Dass der MPRE heute (wieder mal) entglitten ist (BZ 416) hatte ich erwartet, denn ich hätte bei APRE+9 eigentlich noch mal messen müssen und auch spritzen müssen (0,6IE). Der APRE+6,25 war noch perfekt bei BZ 89 (bei +6 bis +7 liegt auch der Nadir bei Miezi in der Regel). Problem ist, dass ich beim entgleiten dann eigentlich mehr spritzen müsste (ca. 0,8IE) um das wieder schnell einzufangen, quasi nachzuholen. Ich hatte heute zum MPRE dann aber testweise nur die 0,6IE gespritzt. Das wird aber nicht so gut klappen voraussichtlich. Ich versuche aber mit dem „neuen Ansatz“ die Tage weiterzumachen und wir werden sehen. Schwer ist natürlich, dass der Zeitpunkt der Dosis sich durch die 9 Stunden immer wieder verschiebt und auch nachts dann mal gespritzt werden muss. Und ich bin ca. 4 mal die Woche für mindestens 4 Stunden ausser Haus, das ist für diesen „flexiblen Plan“ auch schlecht. Das schlaucht schon alles.

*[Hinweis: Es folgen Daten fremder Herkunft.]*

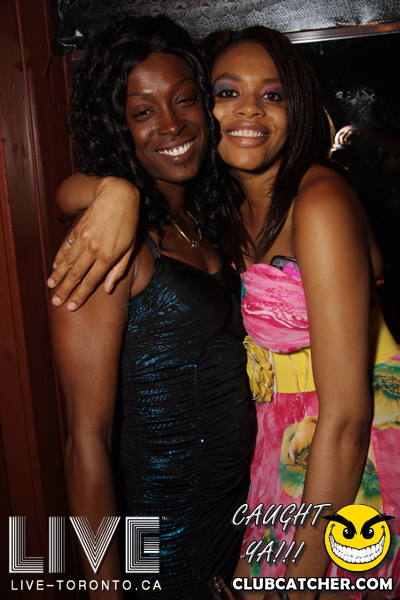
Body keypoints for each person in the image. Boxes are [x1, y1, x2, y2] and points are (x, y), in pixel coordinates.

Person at [49, 24, 400, 599]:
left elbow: (346, 415)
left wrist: (303, 579)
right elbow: (84, 439)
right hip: (228, 499)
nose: (250, 110)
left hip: (336, 477)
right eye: (228, 91)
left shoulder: (302, 204)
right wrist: (110, 191)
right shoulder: (206, 218)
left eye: (273, 94)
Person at [49, 15, 256, 600]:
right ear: (116, 125)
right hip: (162, 553)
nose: (171, 124)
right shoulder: (106, 243)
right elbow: (85, 440)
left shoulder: (204, 220)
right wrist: (105, 589)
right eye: (143, 111)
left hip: (238, 532)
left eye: (185, 100)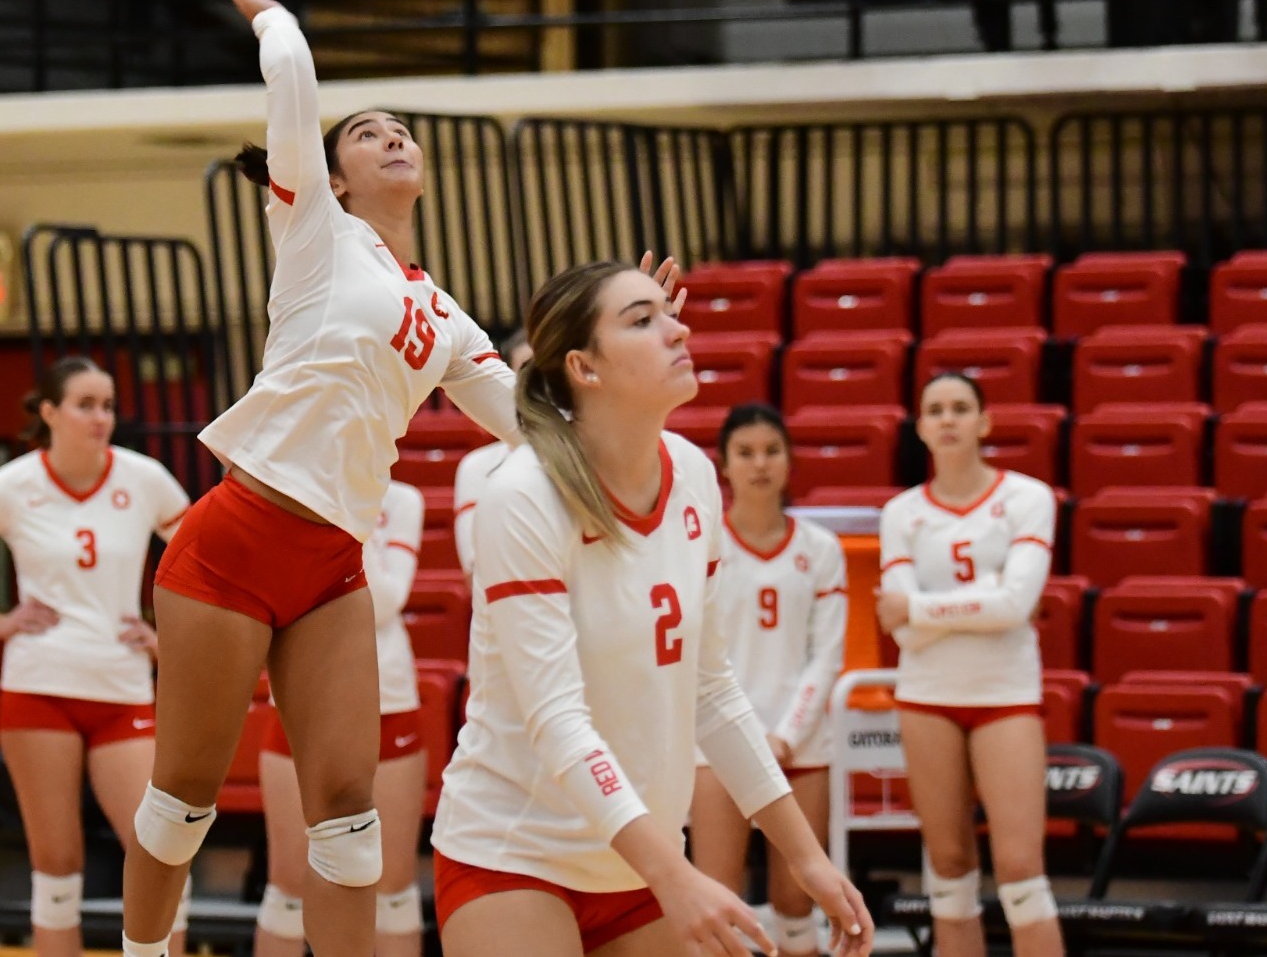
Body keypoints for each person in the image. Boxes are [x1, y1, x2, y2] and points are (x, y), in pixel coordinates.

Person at [121, 0, 625, 957]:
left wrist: (613, 390)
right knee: (182, 803)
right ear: (335, 174)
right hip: (231, 543)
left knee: (351, 819)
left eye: (404, 129)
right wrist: (277, 22)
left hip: (330, 567)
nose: (394, 136)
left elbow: (523, 422)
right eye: (369, 132)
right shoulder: (314, 232)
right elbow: (295, 88)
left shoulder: (441, 313)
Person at [431, 262, 873, 957]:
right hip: (514, 853)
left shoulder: (695, 475)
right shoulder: (521, 496)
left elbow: (712, 691)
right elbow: (557, 722)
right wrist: (678, 876)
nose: (680, 329)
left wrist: (805, 854)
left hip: (641, 858)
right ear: (584, 366)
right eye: (643, 320)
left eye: (669, 313)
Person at [0, 357, 192, 957]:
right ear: (49, 413)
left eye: (108, 405)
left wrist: (169, 639)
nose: (101, 417)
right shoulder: (14, 485)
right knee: (57, 864)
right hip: (40, 688)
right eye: (85, 404)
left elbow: (203, 565)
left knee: (158, 848)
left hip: (122, 690)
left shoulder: (145, 480)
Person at [876, 373, 1063, 957]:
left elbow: (1016, 605)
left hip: (1005, 695)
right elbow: (898, 625)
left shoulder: (1027, 498)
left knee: (1021, 873)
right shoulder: (901, 512)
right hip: (926, 695)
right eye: (936, 409)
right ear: (922, 428)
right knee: (949, 873)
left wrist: (925, 608)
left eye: (961, 408)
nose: (949, 418)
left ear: (985, 423)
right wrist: (977, 601)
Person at [689, 403, 848, 957]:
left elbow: (826, 657)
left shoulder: (821, 550)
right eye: (746, 453)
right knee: (716, 900)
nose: (760, 463)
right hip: (714, 744)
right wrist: (745, 738)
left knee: (798, 903)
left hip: (800, 743)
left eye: (772, 450)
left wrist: (784, 734)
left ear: (789, 460)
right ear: (724, 467)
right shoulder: (701, 547)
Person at [255, 480, 428, 957]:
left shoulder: (402, 499)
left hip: (387, 698)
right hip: (300, 699)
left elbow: (388, 599)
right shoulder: (288, 489)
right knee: (288, 888)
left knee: (393, 891)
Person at [452, 329, 534, 576]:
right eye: (529, 370)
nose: (543, 380)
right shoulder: (477, 467)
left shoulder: (593, 451)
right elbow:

Das ganze war jetzt etwas länger, aber ich wollte meine Erkenntnisse und teilweise Thesen hier gerne teilen. Und um noch weiter zu „verwirren“, die „perfekte“ Phase vom 03.09.2022 bis 16.09.2022 lässt sich mit meiner These (bisher) wohl nicht erklären. Das war aber auch eine Ausnahmephase innerhalb der letzten fast 2 Jahre, die sowieso schon immer schleierhaft war, da alles wie immer war zu der Zeit.